Christophe Lutundula Apala, VP/ministre congolais des Affaires étrangères

Dans sa dépêche diplomatique n°49/PR du 23 septembre 2022, le diplomate tire la sonnette d’alarme au vu du déploiement des militaires rwandais à Bangui et dans les villes frontalières citées précédemment. Selon l’ambassadeur Kambale, l’objectif avoué serait de « contrer les groupes armés qui forment la CPC ». Il note, par ailleurs, que « lors de la relève, des militaires rwandais rentrés au pays reviennent en RCA en qualité d’investisseurs dans l’agriculture, le commerce général et autres acteurs productifs ». Pour lui, « en réalité, ils sont des réservistes ».

On imagine l’embarras – le mot est faible – de l’ambassadeur Kambale de découvrir sur la place publique la dépêche diplomatique destinée au premier magistrat du pays. Croyant détenir un « scoop », des médias congolais diffusés sur YouTube n’ont pas hésité de publier ladite note en fac-similé.

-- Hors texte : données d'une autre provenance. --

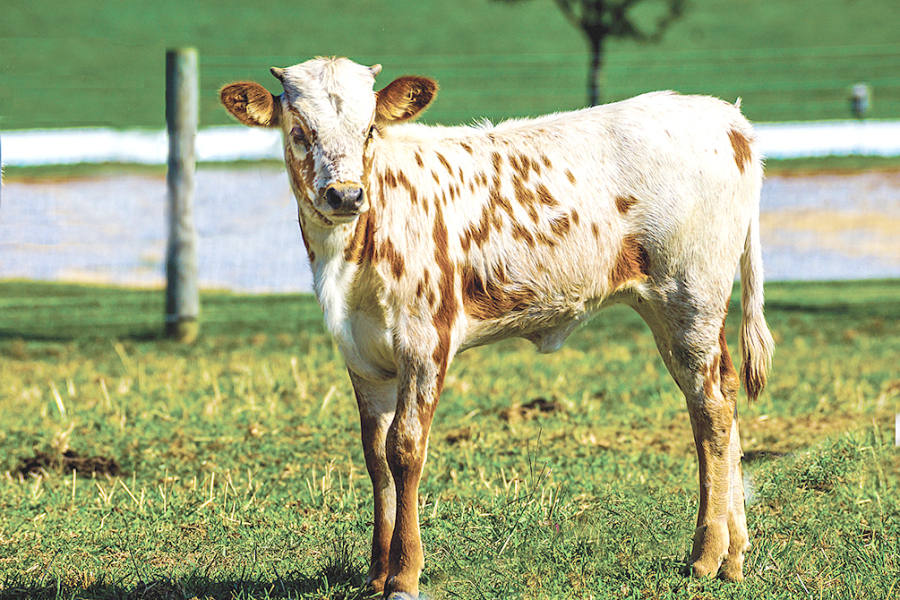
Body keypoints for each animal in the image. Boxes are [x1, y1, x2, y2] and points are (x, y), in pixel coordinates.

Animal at [220, 56, 774, 598]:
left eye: (369, 128)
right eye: (299, 131)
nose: (345, 194)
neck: (351, 256)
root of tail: (726, 118)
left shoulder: (425, 341)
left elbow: (405, 449)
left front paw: (404, 575)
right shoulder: (362, 356)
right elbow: (376, 456)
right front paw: (376, 574)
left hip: (690, 297)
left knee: (710, 409)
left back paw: (705, 554)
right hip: (679, 309)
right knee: (723, 393)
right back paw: (735, 555)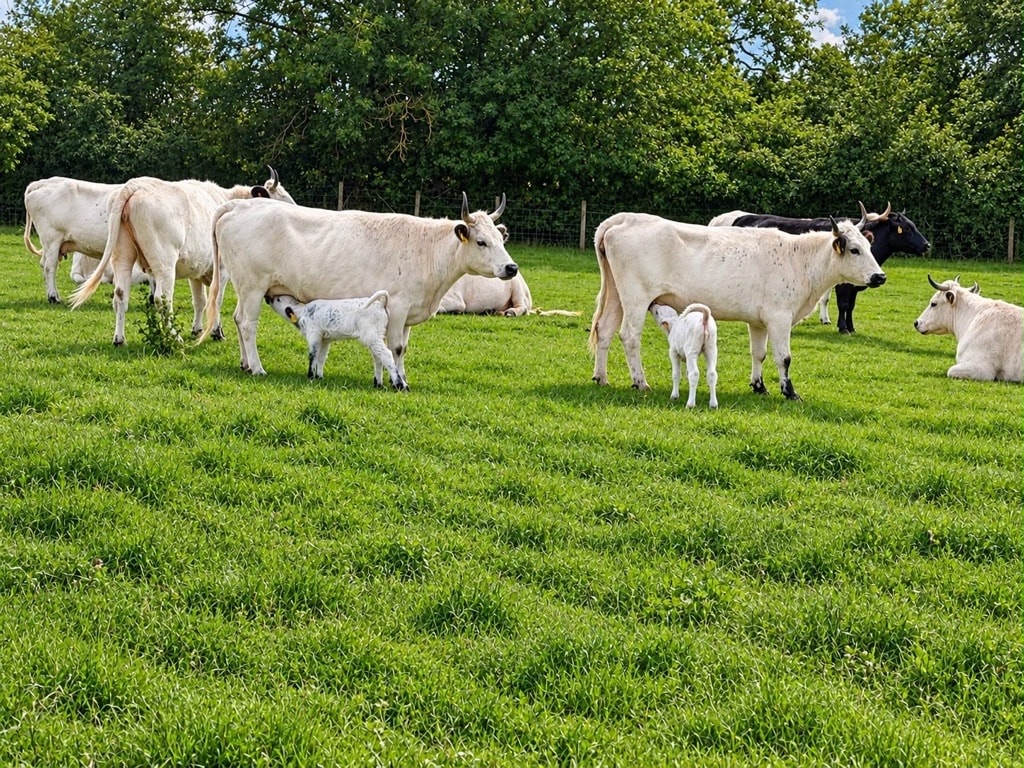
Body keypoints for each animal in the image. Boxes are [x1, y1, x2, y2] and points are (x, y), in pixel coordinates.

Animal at [69, 167, 295, 345]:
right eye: (282, 197)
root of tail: (136, 186)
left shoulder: (197, 271)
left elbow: (200, 300)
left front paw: (197, 329)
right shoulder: (222, 270)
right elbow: (216, 300)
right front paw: (216, 332)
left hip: (122, 256)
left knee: (120, 295)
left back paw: (119, 339)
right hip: (164, 263)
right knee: (162, 299)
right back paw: (173, 337)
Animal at [197, 193, 518, 389]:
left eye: (499, 239)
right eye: (481, 242)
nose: (512, 267)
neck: (428, 252)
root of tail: (239, 205)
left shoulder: (408, 312)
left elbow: (403, 348)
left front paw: (399, 377)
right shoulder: (397, 307)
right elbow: (396, 348)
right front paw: (398, 381)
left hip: (244, 286)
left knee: (238, 319)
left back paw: (244, 364)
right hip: (253, 284)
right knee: (247, 323)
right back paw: (257, 367)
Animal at [590, 212, 885, 400]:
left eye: (869, 246)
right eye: (855, 250)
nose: (880, 276)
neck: (799, 260)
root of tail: (625, 218)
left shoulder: (759, 321)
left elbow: (759, 354)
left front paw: (759, 386)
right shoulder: (779, 317)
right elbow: (784, 357)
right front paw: (789, 392)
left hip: (616, 296)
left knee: (604, 330)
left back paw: (601, 377)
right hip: (636, 298)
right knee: (629, 336)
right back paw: (640, 382)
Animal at [710, 203, 930, 333]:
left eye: (914, 225)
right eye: (907, 228)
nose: (927, 245)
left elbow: (850, 305)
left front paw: (850, 327)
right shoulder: (843, 285)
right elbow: (843, 304)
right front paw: (843, 328)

D’autres crient aux loups en parlant de « l’encerclement » du Congo-Kinshasa par des éléments du RDF « grillant » ainsi ce diplomate qui roule sa bosse dans ce métier depuis une vingtaine d’années.

Natif du Nord-Kivu, l’ambassadeur « Esdras » fait partie des fondateurs du Rassemblement congolais pour la démocratie (RCD), cette « rébellion congolaise » qui a vu le jour… à Kigali en août 1998. C’était au lendemain de la rupture de la « coopération militaire » entre Mzee Kabila et ses ex-parrains ougandais et rwandais. En 1999, Kambale Bahekwa rejoint le RCD-Kisangani dirigé par Wamba dia Wamba.

Qui a « fuité » la note confidentielle de l’ambassadeur de la RDC en Centrafrique? Pourquoi? La fuite a-t-elle eu lieu à la chancellerie à Bangui où au Palais de la Nation? Qui est le conseiller qui était chargé de transmettre cette dépêche au Président de la République? Mystère!

Sans vouloir stigmatiser le représentant de la RDC à Bangui, force est constater que le Rwanda de Paul Kagame – et pourquoi pas l’Ouganda de Yoweri Museveni? – a laissé de nombreux « agents dormants » dans certains grands corps de l’Etat congolais. Les années AFDL, l’occupation de la partie orientale du pays et les dix-années de régime de « Joseph Kabila » ont permis l’implantation d’une « cinquième colonne » à démanteler.

Au moment de boucler ce « papier », il se confirme que l’ambassadeur congolais est toujours invisible à Bangui. Serait-il au Sud Ubangi? « L’ambassadeur Kambale est le seul chef de mission diplomatique à Bangui qui n’a pas de moyen de locomotion », confie une source locale bien informée. Une manière de dire que les diplomates congolais attendent toujours l’embellie promise lors de la conférence diplomatique tenue en février 2022 à Kinshasa.